El pasado 11 de mayo expiró en Estados Unidos la cláusula 42, activa durante 38 meses. Trump la usó para prohibir la entrada e imponer las expulsiones sumarias de todos los viajeros que pudieran representar un riesgo sanitario o de salud pública por haber estado recientemente en regiones con presencia de alguna enfermedad contagiosa —que, en el caso del covid, aplicaba para todo el mundo—, y Biden nunca la revocó hasta que, con la declaración del fin de la pandemia, expiró solita.

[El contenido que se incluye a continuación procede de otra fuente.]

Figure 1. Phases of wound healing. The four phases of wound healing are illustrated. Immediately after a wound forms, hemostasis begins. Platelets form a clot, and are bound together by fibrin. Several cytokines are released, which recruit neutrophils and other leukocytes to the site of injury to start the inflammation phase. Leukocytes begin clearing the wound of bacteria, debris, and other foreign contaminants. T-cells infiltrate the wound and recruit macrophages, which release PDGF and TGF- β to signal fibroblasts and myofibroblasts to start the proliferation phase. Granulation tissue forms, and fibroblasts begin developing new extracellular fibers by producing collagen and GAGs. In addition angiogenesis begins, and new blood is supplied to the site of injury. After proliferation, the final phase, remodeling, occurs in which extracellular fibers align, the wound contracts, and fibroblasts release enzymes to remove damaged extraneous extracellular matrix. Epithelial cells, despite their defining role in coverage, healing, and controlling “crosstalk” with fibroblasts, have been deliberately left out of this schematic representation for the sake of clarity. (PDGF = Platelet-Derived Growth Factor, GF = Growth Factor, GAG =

La cláusula jamás aplicó para aquellas personas que llegaran en avión, o que vinieran de países ricos, o que fueran de piel clara, por supuesto.

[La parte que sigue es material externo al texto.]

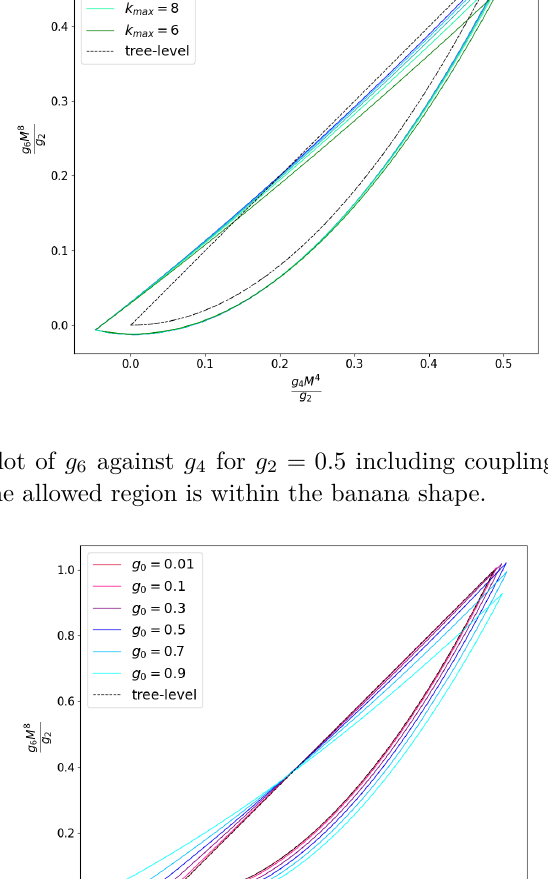
Figure 3 . Exclusion plot of g 6 against g 4 for various values of g 2 , tree-level bound for reference. To produce the bounds, we set g k = 0 for all k > 14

Casi 3 millones de migrantes fueron botados del sueño americano sin ceremonia gracias a la 42. ¿Qué hizo Biden cuando el regreso del derecho de los suplicantes a quedarse en los Estado Unidos mientras tramitaban su proceso amenazó con ahogar sus fronteras? Pues recargarse en el humanismo mexicano, faltaba más: López Obrador, quien desde 2019 ya había enviado a su flamante Guardia Nacional a macanear migrantes al sur, se comprometió esta primavera a recibir hasta a 30 mil migrantes mensuales en suelo mexicano para evitar que estos residieran mientras corrían sus trámites al norte del Bravo.
Este viernes, ante el alud de viajantes que colapsó las garitas de las ciudades fronterizas y cerró las rutas ferroviarias al norte del país, se reunieron en Ciudad Juárez oficiales de migración gringos, encabezados por su comisionado, Troy Miller, con sus homólogos mexicanos, oficiales de la Guardia Nacional y el gobernador de Chihuahua.
¿Qué acordaron? Además de endurecer el ya de por sí infernal paso de los migrantes por nuestros suelos, otrora reconocidos por aceptar con los brazos abiertos a nuestros hermanos en desgracia, los mexicanos prometieron atrapar a los caminantes para deportarlos, por tierra o aire, de vuelta a sus países de origen. También ofrecieron negociar con los gobiernos de Centroamérica, Colombia, Cuba, Venezuela y Nicaragua para expeditar la expulsión de sus ciudadanos; a darle trámite a los deportados por la garita entre El Paso y Ciudad Juárez; a establecer retenes a lo largo de las vías de Ferromex; a reportarle a la migra gringa un censo diario de viajantes y a hacer operativos sorpresa antimigrantes en trenes, autobuses y carreteras. Al mismo tiempo, nuestra flamante Canciller, Alicia Bárcena, sonaba la alarma en la ONU, mencionando que las caravanas estaban ahogando la frontera sur del país y anunciando que los presidentes de México y EUA se reunirían en noviembre para tratar la emergencia.
Cuando esta pasada primavera se revocó la 42, los gringos arrestaban cerca de 3 mil 500 migrantes diarios. Hoy cuentan más de 8 mil detenciones, sobre todo en los alrededores de Del Río y El Paso. El Instituto Nacional de Migración, o INM, reportó que en lo que va del 2023 hubo casi 800 mil deportados desde México hacia el sur. Que las condiciones en México para los migrantes sean no sólo mortalmente inseguras sino infrahumanas no parece importarle a nadie.